I agree with your premise and proposed policy.
You make the following statement with which I disagree.
"Democrats need to redefine the problem and reframe the debate if they really want to serve the 90% of us who are fighting for our share of the 30% of this nation’s wealth left to us by the obscenely wealthy top 10%."
Your break point at 90/10 is not positioned properly. A person at that 90th percentile is not obscenely wealthy. They barely have enough money to retire comfortably.
Using data from:
https://dqydj.com/average-median-top-net-worth-percentiles/
The net worth of a 90th percentile individual is about $1.2 million. I think you need to move that marker.
Maybe 99/1 would be the proper break point. The net worth of the 99th percentile individual is about $11 million, not obscene but excessive for sure.
Same deal if you want to set income targets a 90th percentile household income is about $200 thousand (that would often be a two-income household). I don't see that as even excessive. You have to raise the bar to at least 98th percentile to get too excessive.
https://statisticalatlas.com/United-States/Household-Income
That link puts the 98th percentile household income at around $360 thousand. That is still not obscene but maybe excessive.
I suggest you not target the top 10 percent but the top 1 percent.
99 percent of the U.S. population does not have excessive wealth or excessive household income.
If we look at this through this lens, is income or wealth inequality really the problem you make it out to be. If less than 1 percent of the population is the problem, is it something we really need to fix?
I would say yes, it needs to be fixed because of appearances. It looks bad when some people have so much money. The problem in not really fiscal it is perception.
You know that Elon Musk does not even take a salary? You can cap his income but he really only has an income when he sells stock. Would you then try to put a limit on how much stock he can sell?

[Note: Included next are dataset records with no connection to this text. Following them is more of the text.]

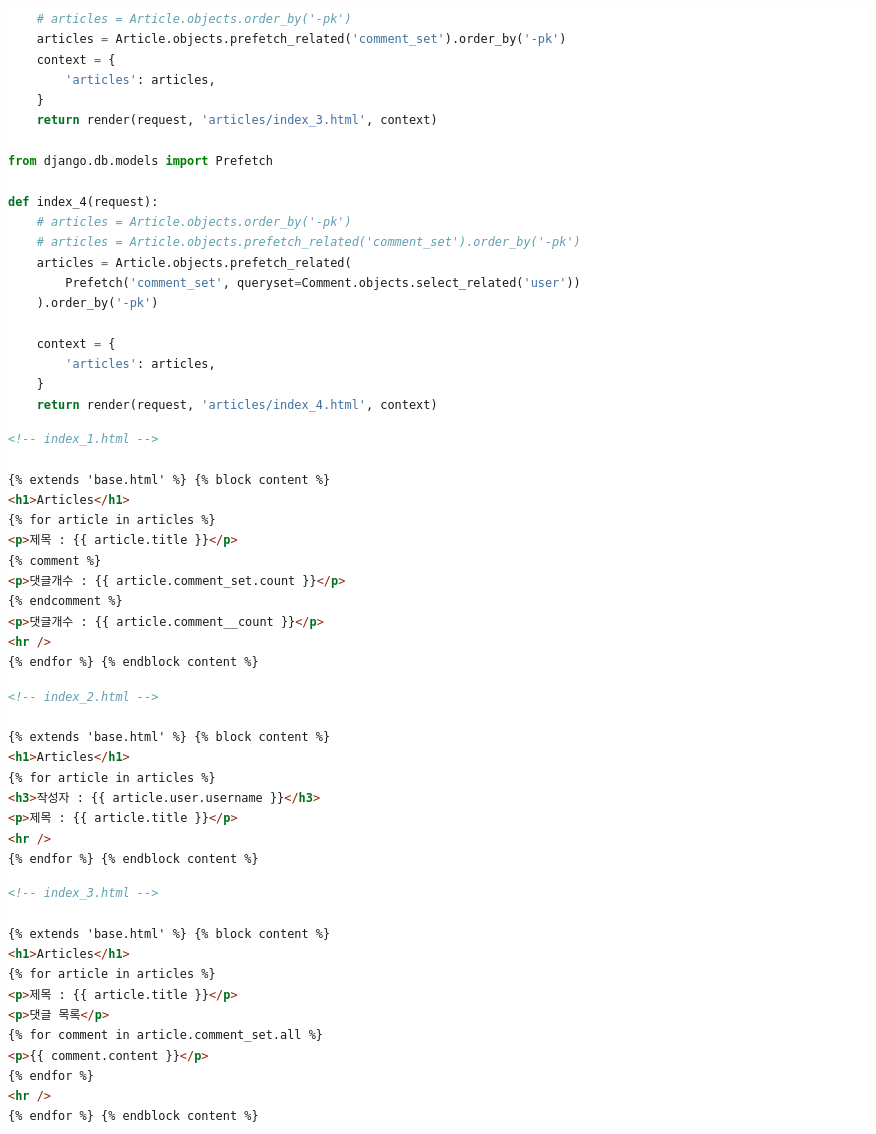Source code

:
 ```python
    # articles = Article.objects.order_by('-pk')
    articles = Article.objects.prefetch_related('comment_set').order_by('-pk')
    context = {
        'articles': articles,
    }
    return render(request, 'articles/index_3.html', context)

from django.db.models import Prefetch

def index_4(request):
    # articles = Article.objects.order_by('-pk')
    # articles = Article.objects.prefetch_related('comment_set').order_by('-pk')
    articles = Article.objects.prefetch_related(
        Prefetch('comment_set', queryset=Comment.objects.select_related('user'))
    ).order_by('-pk')

    context = {
        'articles': articles,
    }
    return render(request, 'articles/index_4.html', context)
```

```html
<!-- index_1.html -->

{% extends 'base.html' %} {% block content %}
<h1>Articles</h1>
{% for article in articles %}
<p>제목 : {{ article.title }}</p>
{% comment %}
<p>댓글개수 : {{ article.comment_set.count }}</p>
{% endcomment %}
<p>댓글개수 : {{ article.comment__count }}</p>
<hr />
{% endfor %} {% endblock content %}
```

```html
<!-- index_2.html -->

{% extends 'base.html' %} {% block content %}
<h1>Articles</h1>
{% for article in articles %}
<h3>작성자 : {{ article.user.username }}</h3>
<p>제목 : {{ article.title }}</p>
<hr />
{% endfor %} {% endblock content %}
```

```html
<!-- index_3.html -->

{% extends 'base.html' %} {% block content %}
<h1>Articles</h1>
{% for article in articles %}
<p>제목 : {{ article.title }}</p>
<p>댓글 목록</p>
{% for comment in article.comment_set.all %}
<p>{{ comment.content }}</p>
{% endfor %}
<hr />
{% endfor %} {% endblock content %}
```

The real problem is not inequality it is poverty. The bottom 30% have on wealth and tiny incomes. Making the rich poorer will not help the poor. If you want to take from the rich and give it to the poor lower top incomes, raise the bottom ones.

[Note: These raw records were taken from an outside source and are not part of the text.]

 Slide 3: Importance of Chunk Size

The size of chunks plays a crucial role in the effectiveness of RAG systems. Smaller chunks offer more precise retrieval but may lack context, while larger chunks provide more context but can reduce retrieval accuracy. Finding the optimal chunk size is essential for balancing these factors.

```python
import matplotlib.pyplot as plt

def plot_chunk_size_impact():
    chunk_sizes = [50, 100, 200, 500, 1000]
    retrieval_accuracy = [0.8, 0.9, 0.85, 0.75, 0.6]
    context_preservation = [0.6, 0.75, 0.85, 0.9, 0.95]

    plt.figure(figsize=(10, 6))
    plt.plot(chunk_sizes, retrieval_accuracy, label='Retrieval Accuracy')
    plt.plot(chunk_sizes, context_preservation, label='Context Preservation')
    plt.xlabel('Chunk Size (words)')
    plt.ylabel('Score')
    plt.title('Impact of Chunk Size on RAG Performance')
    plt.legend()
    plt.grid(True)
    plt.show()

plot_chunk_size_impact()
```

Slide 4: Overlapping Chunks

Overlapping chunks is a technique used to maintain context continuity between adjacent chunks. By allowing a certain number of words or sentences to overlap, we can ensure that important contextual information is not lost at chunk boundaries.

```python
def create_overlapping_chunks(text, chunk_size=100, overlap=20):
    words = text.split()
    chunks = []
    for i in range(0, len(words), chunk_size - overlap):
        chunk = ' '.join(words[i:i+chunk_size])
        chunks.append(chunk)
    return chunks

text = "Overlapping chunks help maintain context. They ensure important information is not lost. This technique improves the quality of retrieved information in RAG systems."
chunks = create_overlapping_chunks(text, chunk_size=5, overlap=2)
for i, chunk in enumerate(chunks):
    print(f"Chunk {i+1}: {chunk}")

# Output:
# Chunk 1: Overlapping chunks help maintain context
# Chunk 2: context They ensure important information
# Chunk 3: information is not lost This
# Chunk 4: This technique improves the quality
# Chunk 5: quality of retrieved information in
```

I am not sure raising the minimum wage is the right answer, it would seem obvious but the devil is in the details. We don't raise the minimum wage casually because it has consequences for those we would be trying to help. The minimum wage would go farther of none of it had to go to pay payroll taxes, sales taxes or medical insurance or if housing was not so expensive. If you want the poor to be less poor stop taxing them. Payroll taxes have got to go or maybe switch the paradigm, instead of cutting off the taxes at earned incomes around $100 thousand, start the taxes there.